Housing in Africa is under-funded and under-developed. The reasons are varied but many seem to agree that the tide is changing. From atop its headquarters in Nairobi, Shelter Afrique principals Karen Kandie and Saïd Diaw provide a lesson in the African housing market.
Founded in 1982 under the impetus of African governments, the African Development Bank and the African Re-Insurance Corporation, Shelter Afrique has survived enough trials to earn the status of wise elder in the African housing market.
The organisation came into existence at the height of an African housing crisis with a mandate to mobilize resources for housing development in Africa. They provide guarantees, direct loans developers and lines of credit to banks and non-bank financial institutions. But perhaps the product that has the most direct impact on the average citizen is the lines of credit Shelter Afrique provides to banks and non-bank financial institutions,, who are then able to on-lend to people for mortgages. In an under-developed mortgage market, as is the case with most in Africa, this can be the difference between owning a home or renting for life.
“We are committed to low and middle cost housing in Africa,” explains Saïd Diaw, Acting Director of Operations. “But we face many challenges. Most of these obstacles revolve around financing, either on the part of the developer or the potential home owner.”
While Shelter Afrique looks to its own equity resources and medium term borrowings to help facilitate financing there is one challenge that it chooses to manage externally.
According to a 2008 report by Habitat for Humanity, A Right to a Decent Home, Africa and the Middle East have the highest percentage of renters and the highest per capita incidence of war and institutional violence in the world. The latter of these two obstacles can pose the greatest threat to attracting investors to the housing sector.
“Our partners sometimes develop projects in countries that do not have a reputation for stability. This increases our risk and the difficulty of mobilizing financing for them,” notes Karen Kandie, Shelter Afrique’s Director of Finance.
Several years ago, Shelter Afrique’s Board issued a directive to its management to issue political risk insurance and guarantees on specific projects. In response, since 2005, Shelter Afrique has partnered with another African institution to share political risk in countries deemed risky by conventional international markets.

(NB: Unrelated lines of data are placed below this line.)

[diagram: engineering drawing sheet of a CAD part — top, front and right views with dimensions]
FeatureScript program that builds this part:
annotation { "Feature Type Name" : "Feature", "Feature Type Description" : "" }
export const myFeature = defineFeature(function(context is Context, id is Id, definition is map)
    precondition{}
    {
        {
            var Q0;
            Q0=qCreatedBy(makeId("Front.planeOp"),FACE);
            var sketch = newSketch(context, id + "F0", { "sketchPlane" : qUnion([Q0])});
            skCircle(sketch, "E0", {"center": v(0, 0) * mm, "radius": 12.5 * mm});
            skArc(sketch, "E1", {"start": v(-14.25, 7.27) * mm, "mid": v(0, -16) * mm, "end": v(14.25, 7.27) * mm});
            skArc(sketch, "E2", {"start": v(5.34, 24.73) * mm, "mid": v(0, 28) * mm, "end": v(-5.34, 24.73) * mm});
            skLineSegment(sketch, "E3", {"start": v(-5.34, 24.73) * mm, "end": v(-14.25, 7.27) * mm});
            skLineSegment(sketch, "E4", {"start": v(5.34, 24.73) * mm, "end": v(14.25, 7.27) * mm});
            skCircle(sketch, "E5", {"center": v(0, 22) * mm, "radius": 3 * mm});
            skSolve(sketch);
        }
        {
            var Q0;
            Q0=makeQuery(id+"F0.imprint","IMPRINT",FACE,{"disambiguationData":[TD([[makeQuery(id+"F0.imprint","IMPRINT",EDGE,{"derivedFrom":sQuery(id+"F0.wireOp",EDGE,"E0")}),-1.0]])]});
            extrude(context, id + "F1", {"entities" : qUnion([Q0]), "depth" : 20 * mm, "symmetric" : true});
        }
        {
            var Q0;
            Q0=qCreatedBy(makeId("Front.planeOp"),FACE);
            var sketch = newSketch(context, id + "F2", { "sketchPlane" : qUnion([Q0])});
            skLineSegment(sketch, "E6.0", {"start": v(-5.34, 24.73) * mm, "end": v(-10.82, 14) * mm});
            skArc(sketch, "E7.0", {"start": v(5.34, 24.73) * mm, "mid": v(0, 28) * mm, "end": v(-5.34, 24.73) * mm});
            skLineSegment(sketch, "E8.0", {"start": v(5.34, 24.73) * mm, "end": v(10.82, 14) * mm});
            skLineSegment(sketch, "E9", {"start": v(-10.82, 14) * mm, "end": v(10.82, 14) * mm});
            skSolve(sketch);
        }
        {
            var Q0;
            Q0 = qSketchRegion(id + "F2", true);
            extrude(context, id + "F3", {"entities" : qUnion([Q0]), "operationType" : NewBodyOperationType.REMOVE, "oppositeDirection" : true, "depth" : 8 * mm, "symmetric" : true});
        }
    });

The African Trade Insurance Agency (ATI) was also founded by African countries with a developmental mandate to attract investments into Africa. Synergy in the mandates of both institutions helped forge a relationship that resulted in ATI support to transactions valued at $27.5 million in three East African countries.
One country, in particular, has benefited from the partnership. After years of civil war, this East African country was beginning to rebuild with a national housing scheme at the core of its reconstruction efforts. Donor funding was difficult to mobilise and the private sector shied away from entering an untested market.
“The big pay-off for us was in paving the way for other investors. With ATI covering our risks, we were able to finance developers when even donors refused their support. And now we see this country coming to life with solid financing options from the private sector,” adds Diaw.
There is another aspect of this partnership that may pry open the markets even further. ATI is supporting Shelter Afrique with Credit Risk Insurance that protects their loans against non-payment. The pair has already concluded one such deal in Tanzania and another is expected to close in August 2010 in the DR Congo with more in the pipeline.
The partnership between these two multilaterals has helped to build more than 150 apartments, numerous commercial buildings and related infrastructure and to create hundreds of jobs in East Africa. Plans are underway that may see ATI extend its support to Shelter Afrique in more East African countries as well as West Africa.
On this point, Saïd Diaw wants to make one thing clear, “if our internal risk rating on any given country is high, then ATI comes into the picture. Without them, we may not have been able to enter some countries.”
With its risks covered, the sky seems to be the limit for this African housing giant as demand continues to outpace capacity in most countries. In Kenya, Shelter Afrique’s home base, the housing demand in cities is 150,000 units per year of which the government is only able to produce 50,0001. In neighbouring Tanzania, the story is the same with a housing deficit in its cities estimated at 1.2 million units.
Shelter Afrique is moving to fill not only the housing shortage but also the gap in financing options.
This may seem a lofty goal considering the state of the African mortgage market but this fact doesn’t worry Shelter Afrique. After all this is an institution whose mission statement boldly declares “we believe that as we build a house, we build a family and a nation.”